__WHAT THE EXERCISE ASKS__.
Extract each line of the entries below that contains the word "this". Case counts.
********************
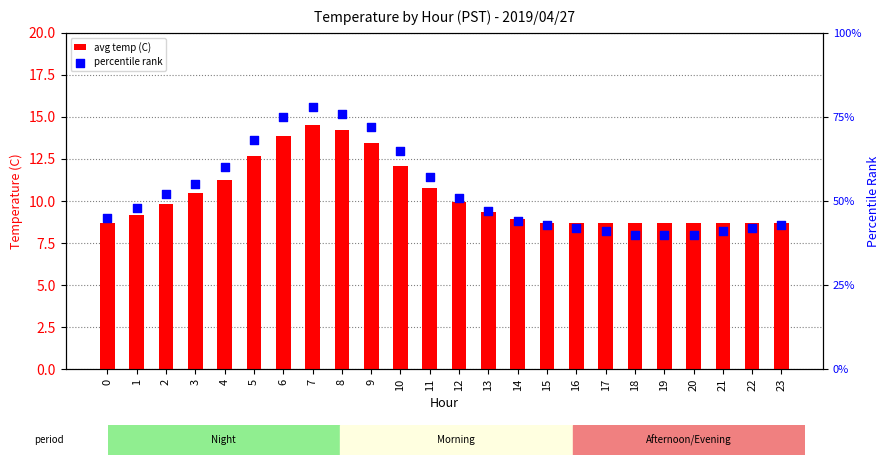

Which series has the largest total across all categories?

percentile rank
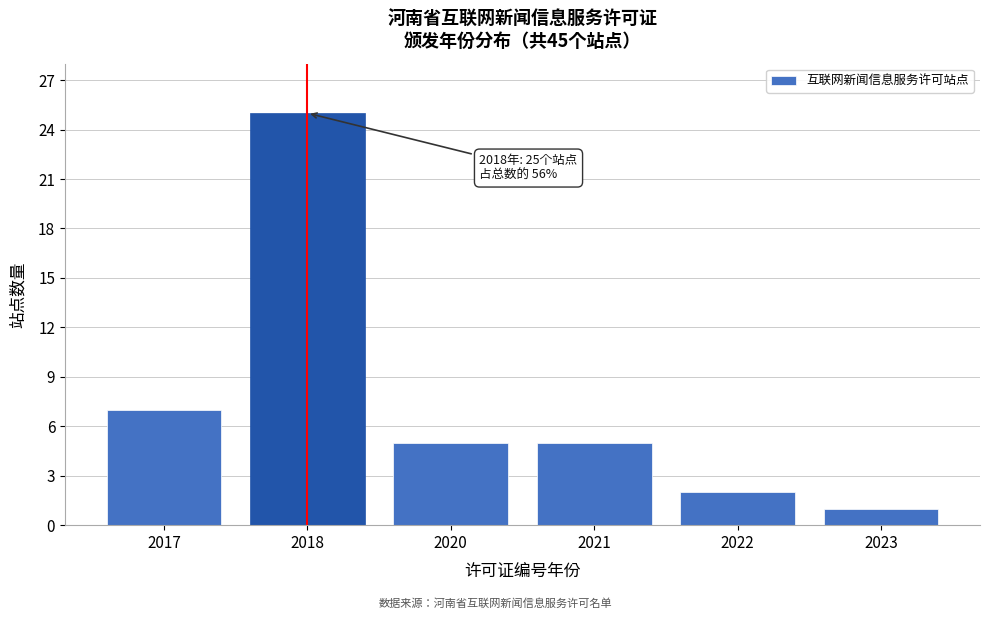

Reading right to left, extract all data points from this chart.

1	2	5	5	25	7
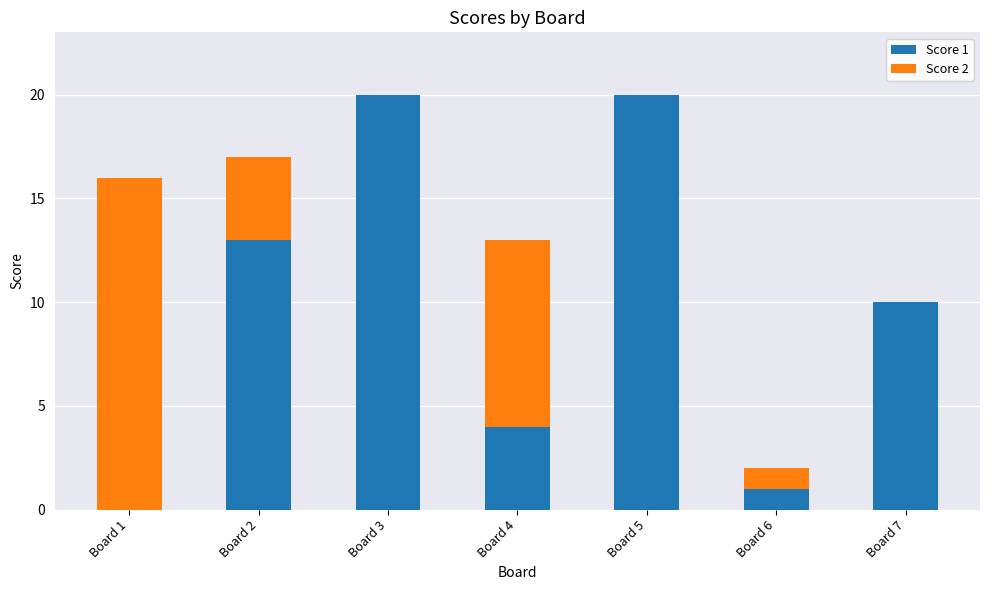

Reading right to left, transcribe the values for Score 1.

Board 7=10	Board 6=1	Board 5=20	Board 4=4	Board 3=20	Board 2=13	Board 1=0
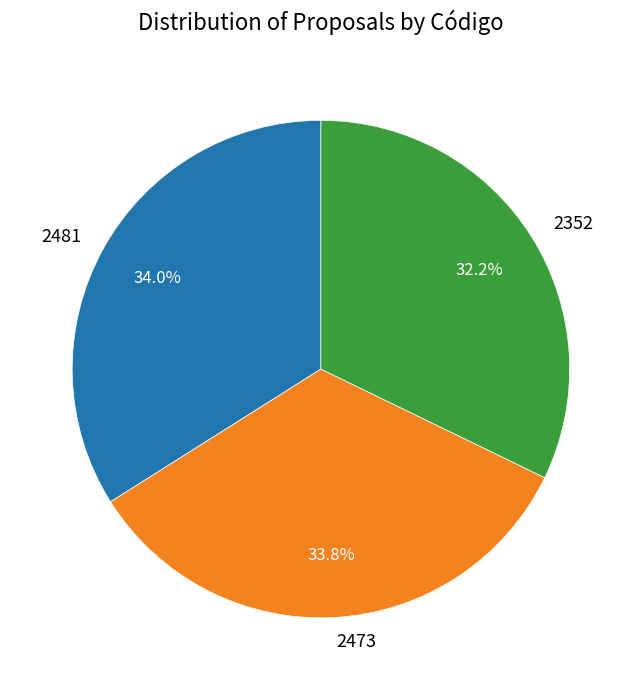

How many slices are in this pie chart?

3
********************
__RESPONSE__.
Reading right to left, extract all data points from this chart.
How many slices are in this pie chart?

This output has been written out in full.